Hormone replacement therapy (HRT) was very strongly associated with risk of breast ca in our results (AOR=3.97). Similar results were reported among Saudi and Jordanian women, (OR=2.25, 95%CI: 1.65-3.08) [66,73]. A population based study in Korea showed that the risk of breast cancer in HRT users was 1.25 [95% CI, 1.22-1.29] compared with HRT nonusers, and as the duration of use increased the adjusted hazard ratio (HR) increased (adjusted HR for 2 to <5 years was 1.33 and was 1.72 for ≥ 5 years) [29]. In our study, 77% of women use the HRT for less than 5 years (mean 3 years, standard deviation 2.61 years) with no significant difference between the study cases and Controls. The increased risk among HRT users was shown in most studies. Martino et al. showed a 30% increase risk for breast ca in past users compared to 60% in current users, revealing a dose response relationship with duration of use [80]. Nevertheless, it was reported that HRT therapy using estrogen alone had reduced breast ca risk in young women but increased the risk in older women [81]. In our study women could not tell which type of HRT they used and the exact duration of its use.

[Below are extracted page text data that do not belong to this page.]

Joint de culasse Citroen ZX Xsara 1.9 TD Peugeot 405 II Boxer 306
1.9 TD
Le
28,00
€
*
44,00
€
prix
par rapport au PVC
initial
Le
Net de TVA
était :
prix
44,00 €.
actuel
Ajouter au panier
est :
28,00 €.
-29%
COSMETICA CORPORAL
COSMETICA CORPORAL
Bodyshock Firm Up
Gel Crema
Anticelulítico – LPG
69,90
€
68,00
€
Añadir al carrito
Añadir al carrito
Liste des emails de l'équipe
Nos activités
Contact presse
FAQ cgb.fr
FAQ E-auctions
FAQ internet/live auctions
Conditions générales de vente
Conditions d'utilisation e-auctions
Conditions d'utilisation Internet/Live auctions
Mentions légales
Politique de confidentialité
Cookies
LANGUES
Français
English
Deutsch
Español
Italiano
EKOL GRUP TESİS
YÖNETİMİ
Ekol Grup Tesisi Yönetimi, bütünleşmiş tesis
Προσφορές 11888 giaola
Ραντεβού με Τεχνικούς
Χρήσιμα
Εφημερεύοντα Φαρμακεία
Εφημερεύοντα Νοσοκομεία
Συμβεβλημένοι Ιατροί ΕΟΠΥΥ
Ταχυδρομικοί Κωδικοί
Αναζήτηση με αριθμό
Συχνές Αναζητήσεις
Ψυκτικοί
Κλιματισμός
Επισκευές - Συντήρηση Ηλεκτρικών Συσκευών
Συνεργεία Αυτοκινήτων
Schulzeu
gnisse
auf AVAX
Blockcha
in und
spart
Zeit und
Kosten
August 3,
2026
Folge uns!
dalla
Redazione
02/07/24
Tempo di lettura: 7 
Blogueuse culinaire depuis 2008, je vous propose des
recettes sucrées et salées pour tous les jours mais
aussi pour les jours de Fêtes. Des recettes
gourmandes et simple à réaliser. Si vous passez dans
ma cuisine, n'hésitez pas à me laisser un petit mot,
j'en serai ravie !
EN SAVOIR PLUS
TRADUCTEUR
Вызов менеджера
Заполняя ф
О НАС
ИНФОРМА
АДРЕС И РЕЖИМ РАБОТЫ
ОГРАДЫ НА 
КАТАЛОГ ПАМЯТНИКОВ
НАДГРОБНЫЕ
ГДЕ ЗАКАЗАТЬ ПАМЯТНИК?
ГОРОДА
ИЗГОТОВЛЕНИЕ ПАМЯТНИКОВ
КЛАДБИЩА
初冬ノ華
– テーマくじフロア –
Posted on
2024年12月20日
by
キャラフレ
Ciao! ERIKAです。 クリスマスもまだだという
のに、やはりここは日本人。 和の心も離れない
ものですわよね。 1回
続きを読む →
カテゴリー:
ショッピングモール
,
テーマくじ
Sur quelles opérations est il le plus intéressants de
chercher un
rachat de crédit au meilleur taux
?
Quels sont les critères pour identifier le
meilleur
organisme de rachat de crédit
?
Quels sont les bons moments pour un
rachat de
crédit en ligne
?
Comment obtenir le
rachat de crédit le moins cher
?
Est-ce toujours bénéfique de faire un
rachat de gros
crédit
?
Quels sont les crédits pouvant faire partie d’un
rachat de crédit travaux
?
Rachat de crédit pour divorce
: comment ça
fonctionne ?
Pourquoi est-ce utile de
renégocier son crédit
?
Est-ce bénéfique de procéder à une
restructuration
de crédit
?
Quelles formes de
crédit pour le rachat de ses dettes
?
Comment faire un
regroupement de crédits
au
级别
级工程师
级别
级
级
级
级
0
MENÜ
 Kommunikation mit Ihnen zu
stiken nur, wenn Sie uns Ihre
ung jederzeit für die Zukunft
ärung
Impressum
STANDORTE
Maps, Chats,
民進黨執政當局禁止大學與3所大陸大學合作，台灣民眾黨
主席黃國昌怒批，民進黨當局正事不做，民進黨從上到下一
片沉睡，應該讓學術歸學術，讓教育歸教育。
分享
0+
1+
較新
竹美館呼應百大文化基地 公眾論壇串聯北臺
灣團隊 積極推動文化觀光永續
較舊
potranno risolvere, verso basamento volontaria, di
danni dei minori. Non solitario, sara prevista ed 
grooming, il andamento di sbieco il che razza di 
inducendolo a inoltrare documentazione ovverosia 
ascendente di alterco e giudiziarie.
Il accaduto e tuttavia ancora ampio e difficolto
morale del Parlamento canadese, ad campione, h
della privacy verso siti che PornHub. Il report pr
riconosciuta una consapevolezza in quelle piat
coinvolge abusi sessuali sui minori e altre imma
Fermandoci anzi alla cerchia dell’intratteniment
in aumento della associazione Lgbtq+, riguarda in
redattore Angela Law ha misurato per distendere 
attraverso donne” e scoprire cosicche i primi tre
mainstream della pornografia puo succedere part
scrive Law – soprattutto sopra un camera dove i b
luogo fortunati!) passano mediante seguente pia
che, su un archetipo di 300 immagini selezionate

Some limitations must be considered to explain the findings of this study. Firstly, the study was carried out on patients living in the south area in Palestine; therefore known risk factors may be different in the general population. Secondly, information (recall) bias from self-reporting of information of some variables; for example, age of menarche, age of menopause, breastfeeding practices, abortion experiences, and others. Also, women could not report which type of OCP and HRT they used and the duration of its use. Third, using women who came for screening of breast ca as controls introduced some selection bias in the study. However, the results and limitations of the study are very useful due to the fact they contribute to the ongoing research in the field of breast ca among Palestinian women. In addition, this study was conducted in an Arab developing country where changes in lifestyle can provide other important information about breast ca risk factors.